Guggenheim Museum, Bilbao
Rajesh Punj

Bequeathed by the German industrialist Justin K. Thannhauser (1892 – 1976), the Guggenheim Foundation and Frank Gehry’s monument to Modern and contemporary art in Bilbao, join hands to celebrate an incredible collection of paintings, donated by an individual committed to the cause of Modernism, at a time when the legacy of 19th century art appeared much more favourable. Thannhauser likely suffered disapproval and possible derision for his adoration of avant-garde artists of the late 19th and early 20th century; Paul Cézanne (1839 – 1906),Edgar Degas (1834 – 1917), Édouard Manet (1832 – 1883), Pablo Picasso (1881 – 1973) and Vincent Van Gogh (1853 – 1890) among them. Not only admiring these mavericks, who for the majority endured very isolated lives in pursuit of their painterly ambitions, Thannhasuer wanted to befriend them, to enter into their lives, in order he might be the first to see the works, not rewarded to a wider audience. And it was such favouritism that had him consider how he might well patronise their art to audiences suffering the strength of academic painting.


The Guggenheim Bilbao exhibition, under the stewardship of American curator Megan Fontanella, is nothing short of remarkable, as it takes part of Justin Thannhauer’s collection from its home at the Solomon R. Guggenheim Museum, New York, to it’s partner institution in Bilbao. Exhibited for the first time outside of New York, the Modernist works explore a prolonged moment of history when art and politics were intertwined, with the emergence of something new. Of an aesthetic that was entirely emotive. Championing Munich Modernism and French avantgardism, with these paintings of coloured landscapes, fruit and figures; it was as if artists under the influence of avant-gardism had decided to surrender to their own emotions. Encouraged as they were by Romanticism’s aspiration for the individual, painting as Van Gogh, (Paul) Gauguin (1848 – 1903) and Cézanne saw it, was an opportunity to inhale everything of their surroundings in order to create works that applied as much of the artist to the work, as they did embrace the contoured and intensely coloured scene at hand. Which was something that Thannhauser saw as primary to the prevailing styles of the time, when Europe at the end of the 19th and into the 20th century, was enjoying so many forms of cultural inventiveness; a moment when art was to become entirely autonomous of its past.
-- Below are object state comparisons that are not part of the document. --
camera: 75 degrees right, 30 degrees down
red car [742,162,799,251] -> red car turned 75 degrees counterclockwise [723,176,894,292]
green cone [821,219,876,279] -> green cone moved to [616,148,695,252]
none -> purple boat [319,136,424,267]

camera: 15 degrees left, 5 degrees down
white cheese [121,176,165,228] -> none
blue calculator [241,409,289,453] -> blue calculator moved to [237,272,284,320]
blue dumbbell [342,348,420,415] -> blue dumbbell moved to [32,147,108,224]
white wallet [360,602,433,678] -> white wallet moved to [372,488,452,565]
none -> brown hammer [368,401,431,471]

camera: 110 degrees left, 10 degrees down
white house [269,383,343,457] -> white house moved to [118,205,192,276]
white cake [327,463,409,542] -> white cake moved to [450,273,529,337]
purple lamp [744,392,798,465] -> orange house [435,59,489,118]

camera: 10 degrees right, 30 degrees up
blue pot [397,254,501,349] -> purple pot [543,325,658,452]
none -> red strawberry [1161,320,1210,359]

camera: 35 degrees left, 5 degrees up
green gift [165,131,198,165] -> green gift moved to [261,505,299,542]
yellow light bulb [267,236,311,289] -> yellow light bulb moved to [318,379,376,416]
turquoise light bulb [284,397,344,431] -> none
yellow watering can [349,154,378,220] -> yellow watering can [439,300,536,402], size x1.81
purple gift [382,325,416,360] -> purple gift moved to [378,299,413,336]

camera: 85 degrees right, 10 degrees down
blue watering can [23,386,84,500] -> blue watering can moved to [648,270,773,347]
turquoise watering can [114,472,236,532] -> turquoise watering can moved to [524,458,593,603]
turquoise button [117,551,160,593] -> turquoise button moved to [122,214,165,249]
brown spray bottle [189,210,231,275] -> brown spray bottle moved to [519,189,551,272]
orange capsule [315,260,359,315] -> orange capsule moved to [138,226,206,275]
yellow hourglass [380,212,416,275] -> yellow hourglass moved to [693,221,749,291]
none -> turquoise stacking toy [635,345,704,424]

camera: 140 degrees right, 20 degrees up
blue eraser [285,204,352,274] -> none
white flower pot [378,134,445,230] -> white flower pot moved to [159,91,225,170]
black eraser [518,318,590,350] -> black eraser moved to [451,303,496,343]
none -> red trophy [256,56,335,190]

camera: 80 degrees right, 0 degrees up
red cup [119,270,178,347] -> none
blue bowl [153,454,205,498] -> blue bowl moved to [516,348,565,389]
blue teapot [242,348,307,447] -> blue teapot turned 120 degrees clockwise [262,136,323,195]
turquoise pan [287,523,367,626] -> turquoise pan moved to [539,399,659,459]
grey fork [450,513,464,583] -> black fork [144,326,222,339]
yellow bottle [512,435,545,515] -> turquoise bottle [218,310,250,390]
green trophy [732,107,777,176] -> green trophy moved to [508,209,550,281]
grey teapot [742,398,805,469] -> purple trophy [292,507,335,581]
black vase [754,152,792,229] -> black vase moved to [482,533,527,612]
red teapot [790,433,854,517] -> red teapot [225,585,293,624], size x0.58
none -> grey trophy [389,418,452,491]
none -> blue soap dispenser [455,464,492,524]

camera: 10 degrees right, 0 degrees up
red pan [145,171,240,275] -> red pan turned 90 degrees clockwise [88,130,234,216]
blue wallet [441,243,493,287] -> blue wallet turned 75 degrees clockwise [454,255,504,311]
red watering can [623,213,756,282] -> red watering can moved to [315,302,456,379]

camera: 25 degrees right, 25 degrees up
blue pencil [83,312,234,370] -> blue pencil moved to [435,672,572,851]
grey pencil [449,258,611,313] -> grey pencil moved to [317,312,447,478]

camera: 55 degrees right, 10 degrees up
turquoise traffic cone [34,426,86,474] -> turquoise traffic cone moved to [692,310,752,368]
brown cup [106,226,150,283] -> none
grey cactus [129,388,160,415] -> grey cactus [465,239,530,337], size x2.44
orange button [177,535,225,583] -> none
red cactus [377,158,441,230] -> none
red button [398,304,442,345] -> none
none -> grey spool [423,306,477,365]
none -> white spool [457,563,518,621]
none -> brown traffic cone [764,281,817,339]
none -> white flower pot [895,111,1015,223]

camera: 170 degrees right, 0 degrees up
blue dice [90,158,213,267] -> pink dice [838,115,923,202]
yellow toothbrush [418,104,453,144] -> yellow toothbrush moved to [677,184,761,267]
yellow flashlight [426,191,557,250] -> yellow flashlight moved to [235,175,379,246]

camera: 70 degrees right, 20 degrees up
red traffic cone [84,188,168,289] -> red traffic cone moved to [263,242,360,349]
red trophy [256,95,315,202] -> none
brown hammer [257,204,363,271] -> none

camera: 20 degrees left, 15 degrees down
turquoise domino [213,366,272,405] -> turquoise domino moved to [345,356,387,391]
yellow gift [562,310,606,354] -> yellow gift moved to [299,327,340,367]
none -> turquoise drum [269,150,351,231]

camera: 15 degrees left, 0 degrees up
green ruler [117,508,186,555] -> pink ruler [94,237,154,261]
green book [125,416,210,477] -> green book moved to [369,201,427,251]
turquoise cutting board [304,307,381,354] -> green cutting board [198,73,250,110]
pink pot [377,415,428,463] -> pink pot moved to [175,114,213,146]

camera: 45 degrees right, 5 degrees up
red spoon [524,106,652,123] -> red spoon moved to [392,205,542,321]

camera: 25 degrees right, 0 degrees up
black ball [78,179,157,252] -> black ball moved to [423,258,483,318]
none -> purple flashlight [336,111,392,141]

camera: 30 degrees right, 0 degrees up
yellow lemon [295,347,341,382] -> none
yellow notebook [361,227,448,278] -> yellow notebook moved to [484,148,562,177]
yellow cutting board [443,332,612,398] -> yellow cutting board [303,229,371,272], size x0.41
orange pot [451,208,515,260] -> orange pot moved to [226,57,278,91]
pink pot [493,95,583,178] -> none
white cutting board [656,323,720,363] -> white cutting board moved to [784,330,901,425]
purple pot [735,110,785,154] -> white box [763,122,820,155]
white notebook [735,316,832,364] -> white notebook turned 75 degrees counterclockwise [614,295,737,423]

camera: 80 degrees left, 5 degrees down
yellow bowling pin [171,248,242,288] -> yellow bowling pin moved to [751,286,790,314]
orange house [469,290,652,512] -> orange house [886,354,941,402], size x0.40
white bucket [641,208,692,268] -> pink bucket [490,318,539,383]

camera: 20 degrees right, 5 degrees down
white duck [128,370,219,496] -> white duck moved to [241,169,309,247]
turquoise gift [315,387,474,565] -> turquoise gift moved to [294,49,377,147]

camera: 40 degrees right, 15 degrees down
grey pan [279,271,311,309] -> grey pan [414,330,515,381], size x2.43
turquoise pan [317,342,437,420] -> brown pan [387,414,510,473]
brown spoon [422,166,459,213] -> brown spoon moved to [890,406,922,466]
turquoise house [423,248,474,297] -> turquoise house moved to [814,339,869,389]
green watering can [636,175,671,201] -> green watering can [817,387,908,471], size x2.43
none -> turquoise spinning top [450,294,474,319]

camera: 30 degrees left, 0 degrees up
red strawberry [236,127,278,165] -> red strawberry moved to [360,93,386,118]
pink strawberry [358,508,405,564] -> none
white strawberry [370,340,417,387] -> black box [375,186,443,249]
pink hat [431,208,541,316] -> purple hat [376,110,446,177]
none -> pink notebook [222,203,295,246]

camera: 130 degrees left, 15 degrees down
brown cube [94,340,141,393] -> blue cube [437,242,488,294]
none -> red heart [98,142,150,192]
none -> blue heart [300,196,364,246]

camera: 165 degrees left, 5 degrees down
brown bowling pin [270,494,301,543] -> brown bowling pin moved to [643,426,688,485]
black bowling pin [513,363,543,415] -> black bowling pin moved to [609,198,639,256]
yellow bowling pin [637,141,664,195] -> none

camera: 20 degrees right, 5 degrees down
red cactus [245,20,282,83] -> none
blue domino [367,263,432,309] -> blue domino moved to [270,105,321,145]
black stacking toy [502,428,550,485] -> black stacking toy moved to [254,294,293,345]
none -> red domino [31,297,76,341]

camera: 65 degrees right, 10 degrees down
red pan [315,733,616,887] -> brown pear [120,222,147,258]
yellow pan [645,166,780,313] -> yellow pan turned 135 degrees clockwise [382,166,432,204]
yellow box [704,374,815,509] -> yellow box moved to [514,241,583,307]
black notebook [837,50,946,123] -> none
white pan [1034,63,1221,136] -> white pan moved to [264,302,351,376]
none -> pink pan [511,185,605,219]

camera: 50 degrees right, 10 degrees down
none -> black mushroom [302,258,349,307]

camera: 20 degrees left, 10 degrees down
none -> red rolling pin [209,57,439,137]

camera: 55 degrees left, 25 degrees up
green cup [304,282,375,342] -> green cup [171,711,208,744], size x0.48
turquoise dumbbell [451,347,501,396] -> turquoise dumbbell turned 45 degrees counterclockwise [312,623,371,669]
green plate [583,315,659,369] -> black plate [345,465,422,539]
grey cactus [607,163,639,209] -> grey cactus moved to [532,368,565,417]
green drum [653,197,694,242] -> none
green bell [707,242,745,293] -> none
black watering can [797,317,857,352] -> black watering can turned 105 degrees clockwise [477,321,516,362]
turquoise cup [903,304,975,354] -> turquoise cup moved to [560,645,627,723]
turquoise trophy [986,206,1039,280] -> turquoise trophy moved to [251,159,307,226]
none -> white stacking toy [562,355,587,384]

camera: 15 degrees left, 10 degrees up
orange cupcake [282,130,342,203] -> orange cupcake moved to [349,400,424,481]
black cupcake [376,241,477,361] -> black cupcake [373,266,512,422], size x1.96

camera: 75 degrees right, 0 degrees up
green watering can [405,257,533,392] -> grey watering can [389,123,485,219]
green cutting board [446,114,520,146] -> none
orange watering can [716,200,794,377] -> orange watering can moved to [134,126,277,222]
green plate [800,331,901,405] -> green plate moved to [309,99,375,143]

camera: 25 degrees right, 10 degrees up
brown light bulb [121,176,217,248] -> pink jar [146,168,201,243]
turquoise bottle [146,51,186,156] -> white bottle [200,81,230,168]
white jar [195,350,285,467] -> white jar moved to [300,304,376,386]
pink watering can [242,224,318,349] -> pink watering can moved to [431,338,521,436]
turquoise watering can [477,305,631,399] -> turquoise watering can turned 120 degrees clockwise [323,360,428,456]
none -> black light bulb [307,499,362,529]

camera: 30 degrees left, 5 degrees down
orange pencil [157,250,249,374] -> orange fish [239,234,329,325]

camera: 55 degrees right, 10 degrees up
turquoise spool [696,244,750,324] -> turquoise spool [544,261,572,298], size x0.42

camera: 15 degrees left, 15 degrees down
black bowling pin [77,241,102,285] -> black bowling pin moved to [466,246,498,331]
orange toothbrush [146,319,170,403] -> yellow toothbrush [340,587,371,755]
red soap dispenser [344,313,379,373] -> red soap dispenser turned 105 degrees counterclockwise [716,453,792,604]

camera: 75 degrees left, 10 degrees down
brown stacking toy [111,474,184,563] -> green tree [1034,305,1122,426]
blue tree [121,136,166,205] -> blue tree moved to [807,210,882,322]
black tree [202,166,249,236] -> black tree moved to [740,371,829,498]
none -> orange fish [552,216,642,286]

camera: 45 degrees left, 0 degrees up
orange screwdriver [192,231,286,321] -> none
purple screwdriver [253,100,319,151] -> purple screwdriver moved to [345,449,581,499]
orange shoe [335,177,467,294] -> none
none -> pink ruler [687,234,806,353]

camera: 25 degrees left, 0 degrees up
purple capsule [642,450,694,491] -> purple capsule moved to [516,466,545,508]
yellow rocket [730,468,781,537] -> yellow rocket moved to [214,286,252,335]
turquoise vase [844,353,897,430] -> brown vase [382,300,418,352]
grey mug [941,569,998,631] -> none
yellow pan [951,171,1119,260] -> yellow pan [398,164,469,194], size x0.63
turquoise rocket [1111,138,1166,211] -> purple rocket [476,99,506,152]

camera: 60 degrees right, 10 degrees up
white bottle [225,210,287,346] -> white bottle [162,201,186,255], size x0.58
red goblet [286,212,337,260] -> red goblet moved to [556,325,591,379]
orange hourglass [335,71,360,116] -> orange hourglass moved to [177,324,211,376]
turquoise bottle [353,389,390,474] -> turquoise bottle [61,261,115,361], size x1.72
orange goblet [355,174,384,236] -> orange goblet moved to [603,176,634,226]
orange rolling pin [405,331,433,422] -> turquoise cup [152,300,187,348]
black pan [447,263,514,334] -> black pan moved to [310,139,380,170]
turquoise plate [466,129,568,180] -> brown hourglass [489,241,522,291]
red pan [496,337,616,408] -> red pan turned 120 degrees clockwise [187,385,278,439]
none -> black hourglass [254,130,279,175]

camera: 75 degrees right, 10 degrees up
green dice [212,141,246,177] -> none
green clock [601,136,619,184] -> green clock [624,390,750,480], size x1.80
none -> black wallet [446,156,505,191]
The son of German Jewish art dealer Heinrick Thannhauser, Justin was to first discover the delights and divisions of art at his father’s gallery in Munich. Founded in 1909, Modern Galerie was intended to deliver new art to its audiences. Becoming synonymous with the avant-gardism of the age, the gallery introduced so much of the Modern art that was to become central to his collection. When Thannhauser clearly saw in Van Gogh, Picasso, Degas and (Wassily) Kandinsky the signs of something entirely different. A vision of the world that was subject to the tragedies and torment of the artist’s own hand. As explained by Fontanella, of Thannhauser being the first to show Gauguin, Van Gogh and Picasso in Munich, when audiences were still unsure of what to make of this racier version of reality. Further galleries followed for Thannhauser in Lucerne and Berlin, as a mark of his greater ambitions, before the emergence of the National Socialists in the 1930’s, that as a movement considered such art ‘degenerate’, and wanted Modernist thinkers; musicians, artist, academics and architects alike, disbarred, and in certain cases dead.

More remarkably lesser known, his Roadway with Underpass (Le Viaduc) 1887, that as an oil on cardboard illustrates Van Gogh’s limited resources at the time, and also of his perseverance to paint, in spite of everything that was to follow.

Interspersed, and appearing as wallpaper, are scenes of audiences of the age attending one of Thannhauser’s shows, together with installation shows as black and while photographs, of some of those original exhibitions; in which works are slightly more haphazardly pinned to the wall like furnishings. As he himself is pictured positively triumphant.